── GIVEN TEXT ──

Here is a more interesting version, made for a 4 core, or better, a dual cpu machine,
which:
1. does not use the greeks
2. forks out into 4 children (we could also make this 2+2, for dual-core boxes)
3. stores the calculated primes into 4 distinct "interleaves" in the same shared memory segment
4. properly finds 9 as a non-prime (the >>2 was replaced)
5. creates separated logs, and also lists all the dividers found for the other numbers
6. does not use semaphores as mutex since we are writing distinct memory locations for each child process

to get the complete sorted list of primes I will just add a small qsort at the end, or simply merge the outputs in a small easy loop, into a file. Will do this next to see the final list.

Code:
#include	<stdlib.h>
#include	<stdio.h>
#include	<unistd.h>
#include	<time.h> 
#include	<sys/types.h>
#include	<sys/ipc.h>
#include	<sys/shm.h>


#define LRS(a, b, c)    ((a >> b) & c)

───
── DATASET CONTENT ──

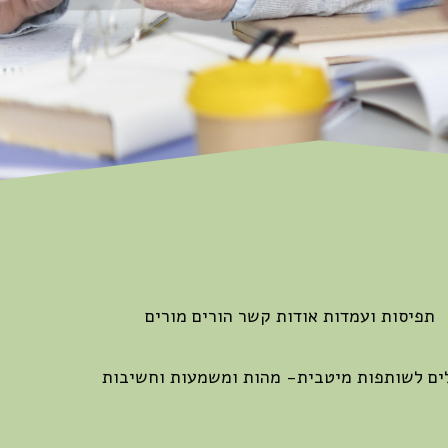
תפיסות ועמדות אודות קשר הורים מורים
ים לשותפות מיטבית- מהות ומשמעות וחשיבות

───

§ TASK A
In the forum post, why are semaphores not used as a mutex?
§ TASK B
From the forum post, extract the passage from "3. stores the" up to and including "(the >>2 was replaced)".

§ EXERCISE OUTPUT A
Each child process writes to distinct memory locations.

§ EXERCISE OUTPUT B
3. stores the calculated primes into 4 distinct "interleaves" in the same shared memory segment
4. properly finds 9 as a non-prime (the >>2 was replaced)